| RECORDS FOR PROCESSING |
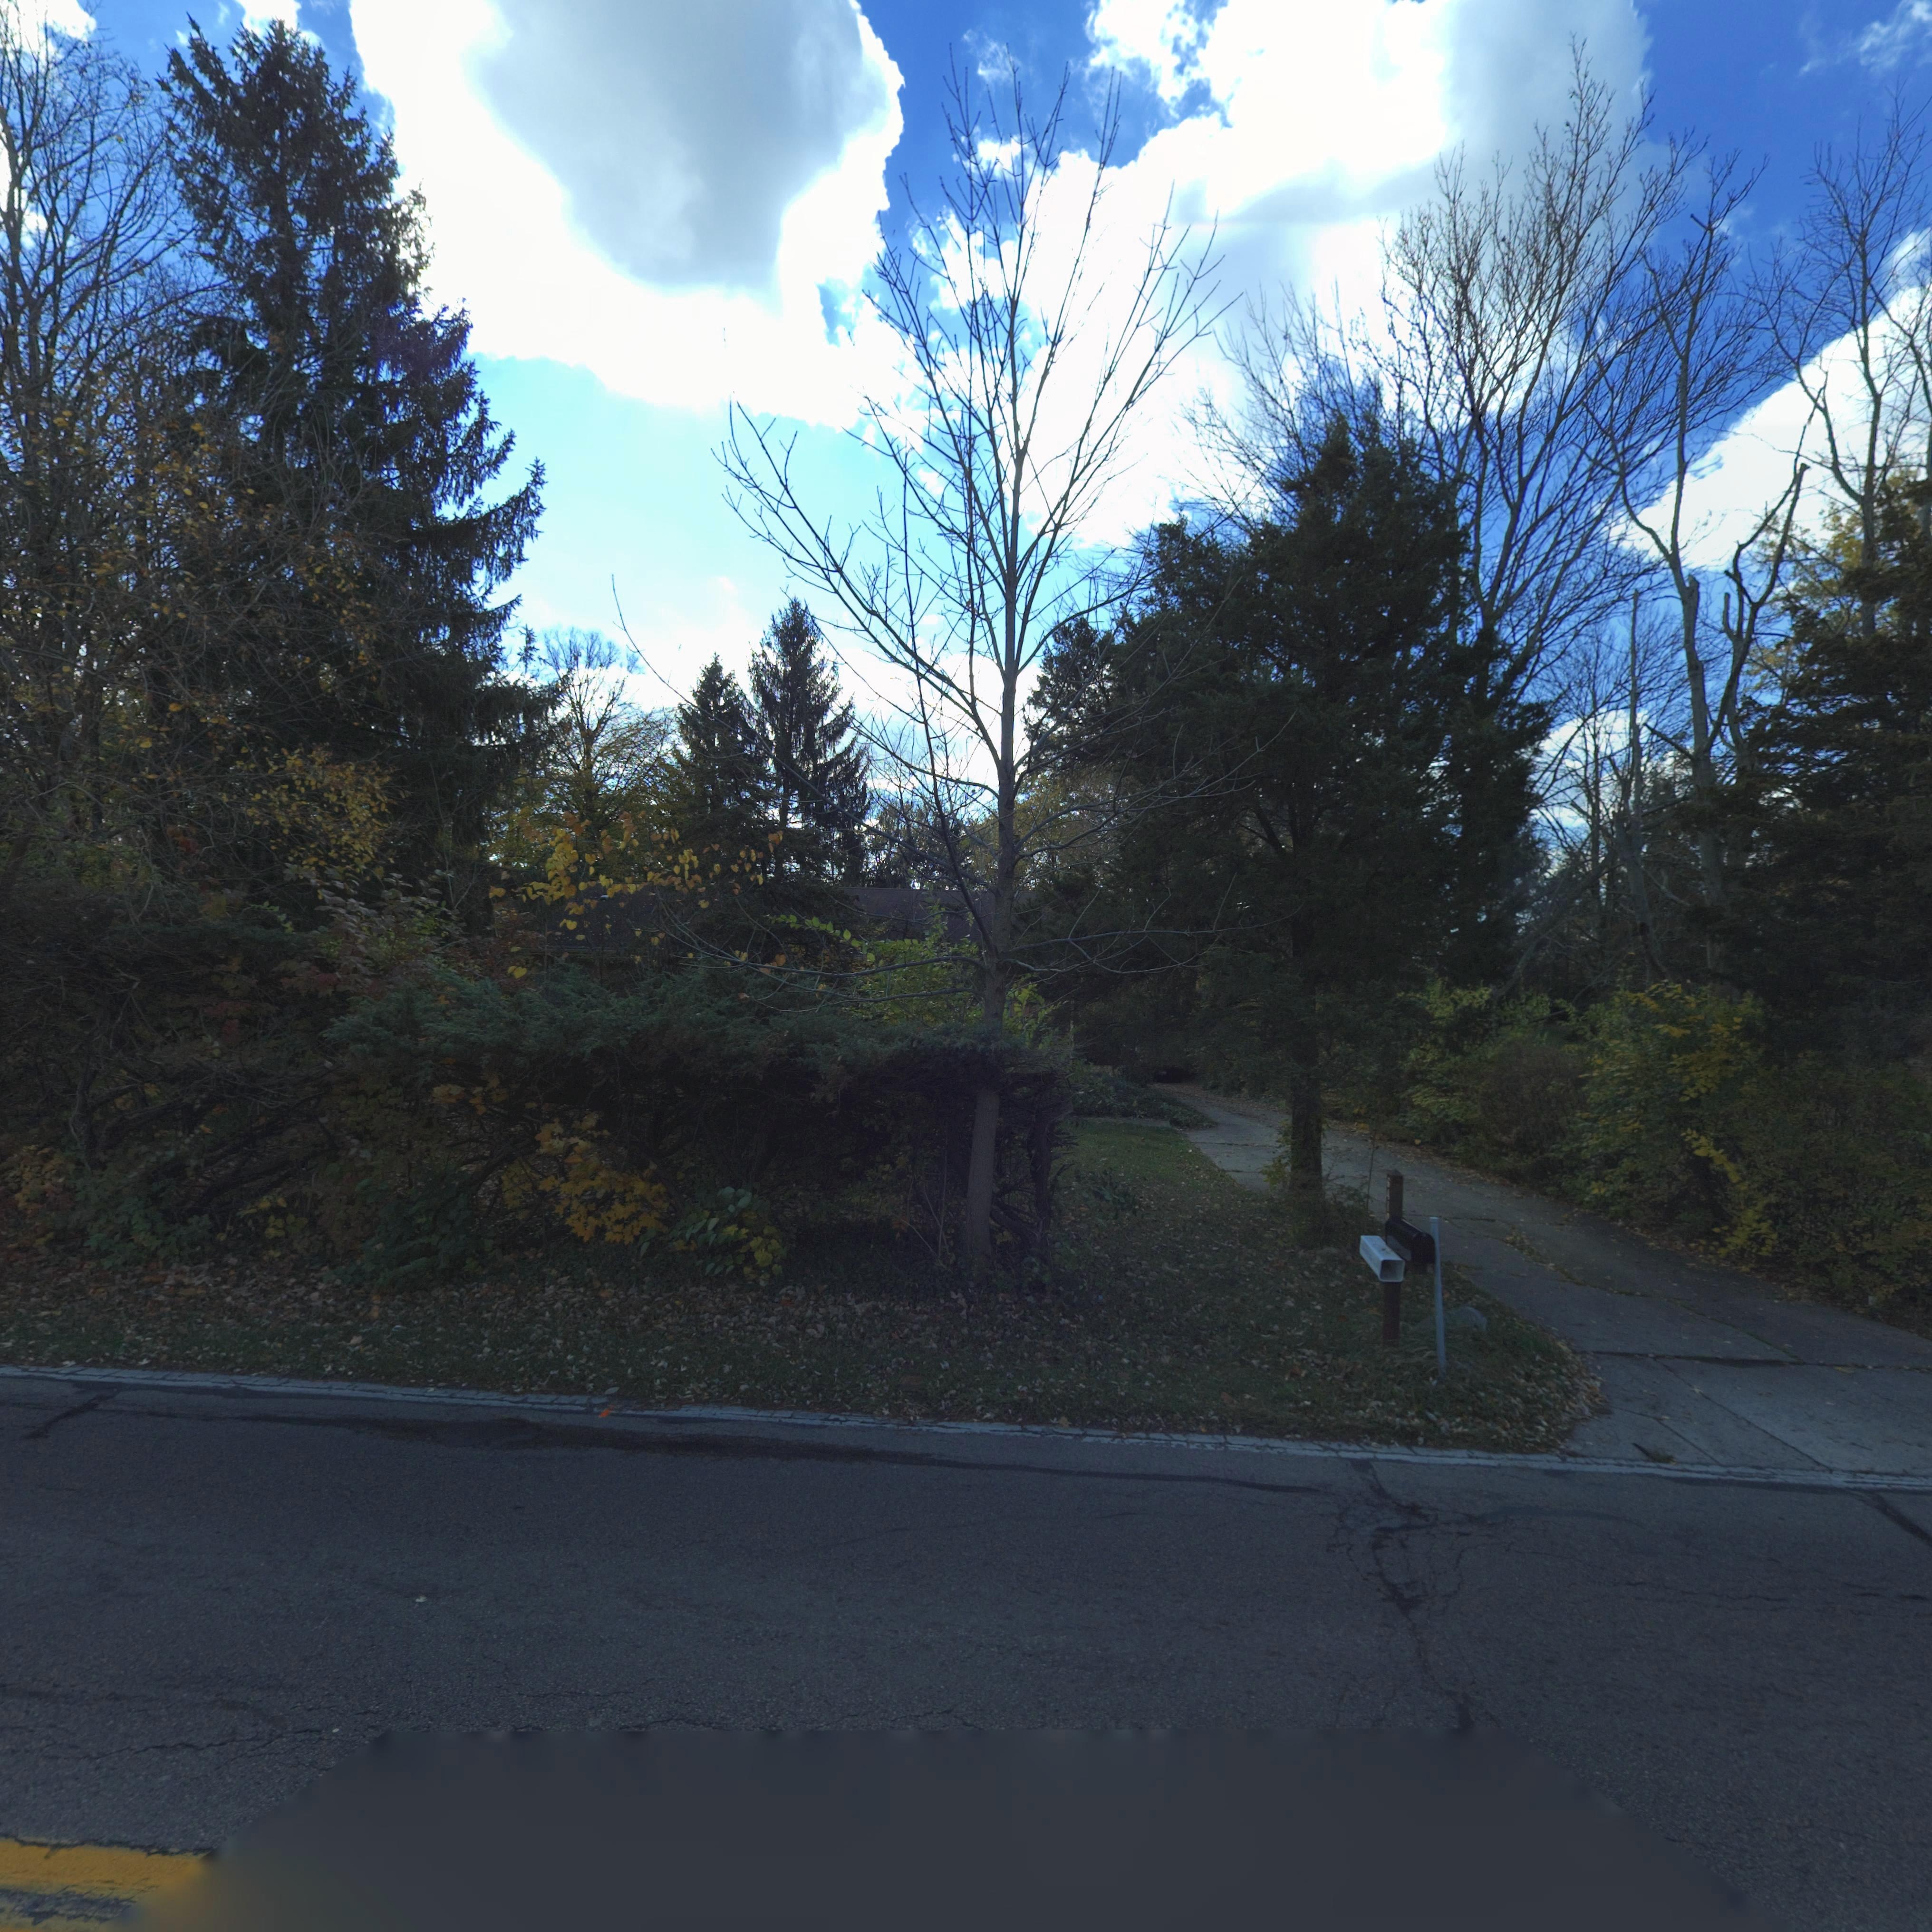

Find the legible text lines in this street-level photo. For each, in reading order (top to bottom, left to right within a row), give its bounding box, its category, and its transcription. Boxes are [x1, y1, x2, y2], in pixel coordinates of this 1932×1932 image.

[1386, 1176, 1391, 1213] StreetNumber: 641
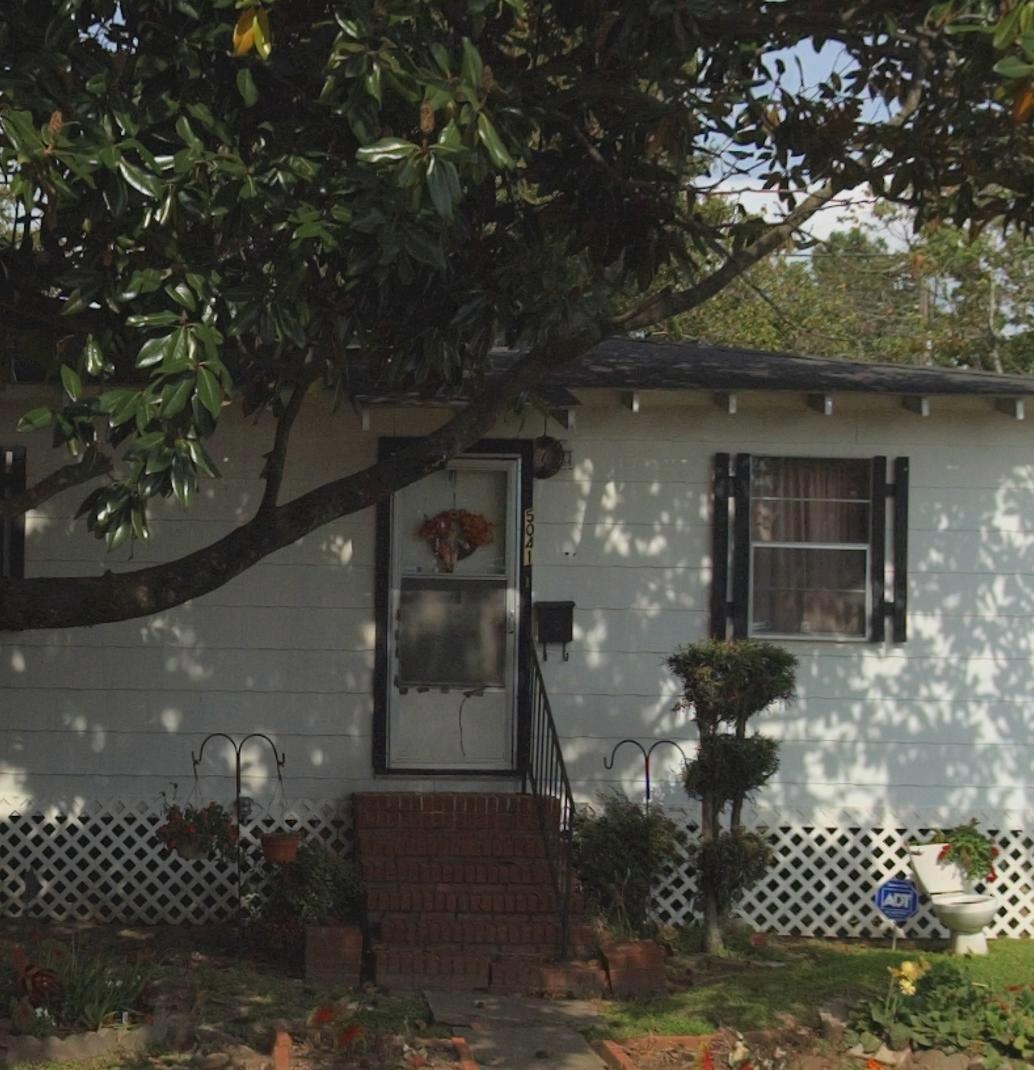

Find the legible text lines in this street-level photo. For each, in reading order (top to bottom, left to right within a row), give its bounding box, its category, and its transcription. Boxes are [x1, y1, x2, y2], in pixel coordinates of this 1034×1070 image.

[523, 505, 536, 568] StreetNumber: 5041
[880, 890, 912, 912] None: ADT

| WHAT IS REQUIRED |
Rewrite the items as a Markdown table with the columns Row and Line, one numbered row per line. Begin at the start of the items and stop after the line containing "[1386, 1176, 1391, 1213] StreetNumber: 641", skipping blank lines and leaving out the pictures.

| RESULT OF THE EXERCISE |
| Row | Line |
|---|---|
| 1 | Find the legible text lines in this street-level photo. For each, in reading order (top to bottom, left to right within a row), give its bounding box, its category, and its transcription. Boxes are [x1, y1, x2, y2], in pixel coordinates of this 1932×1932 image. |
| 2 | [1386, 1176, 1391, 1213] StreetNumber: 641 |